Wo warst du, adam?
Heinrich Böll, geboren in Köln, am 21.
Dezember, diente nach seiner Buchhändlerlehre im zweiten Weltkrieg sechs Jahre als
Soldat. Dieser Lebensabschnitt hatte natürlich großen Einfluß auf seine Werke. Nach dem
Krieg studierte er Germanistik und war ab 1950 als freier Schriftsteller tätig. Er
veröffentlichte ab 1947 zahlreiche Erzählungen, Romane, Hör- und Fernsehspiele,
Theaterstücke und war als Übersetzer tätig.
In seinen ersten Werken setzte er sich mit
dem Krieg auseinander.
Er beschäftigte sich mit seinen Folgen und seinen Auswirkungen,
schrieb über Heimkehrer, vereinsamte Frauen, vaterlose Kinder.

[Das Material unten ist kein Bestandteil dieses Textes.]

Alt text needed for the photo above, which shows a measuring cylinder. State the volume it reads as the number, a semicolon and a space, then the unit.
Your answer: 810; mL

In Bölls späteren Werken sprach er sich
gegen eine Restauration in der Nachkriegszeit aus. Er klagte die Menschen an, die
vergessen wollen, oberflächlich und scheinheilig sind. Später betrachtete er kritisch
gesellschaftliche und politische Gegebenheiten.
Zu seinen Werken Zählen "Wanderer,
kommst du nach Spa..
." (1950), "Wo warst du, Adam?" (1951), "Und sagte
kein einziges Wort" (1953), "Billard um halb zehn" (1959) und
"Ansichten eines Clowns" (1963).
Böll erhielt 1967 den Georg Büchner Preis
und 1972 den Nobelpreis für Literatur.
Heinrich Böll verstarb am 16. Juli 1985 in
Langenbroich/Eichel.
Kurze Einleitung
"Wo warst du, Adam?" gilt als
erster richtiger Roman Bölls.
Eigentlich besteht er aus neun von einander unabhängigen
Kurzgeschichten. Manche dieser Kurzgeschichten hat Böll auch einzeln veröffentlicht. Der
einzige Faden der sich durch die Handlung zieht sind die Figuren, die in manchen Kapiteln
wiederkehren oder nur erwähnt werden. Die Figur, die am häufigsten vorkommt, ist die des
Leutnant Feinhals´. Sie kann als eine Art Leitfigur betrachtet werden. Da in diesem Buch
die Beschreibung von Figuren eine sehr große Rolle spielen, wird dieses Element in die
Wiedergabe der Handlung eingeschlossen.
Wiedergabe der Handlung
Der Ort des Geschehens ist die östliche
Front in den letzten Jahren des zweiten Weltkriegs.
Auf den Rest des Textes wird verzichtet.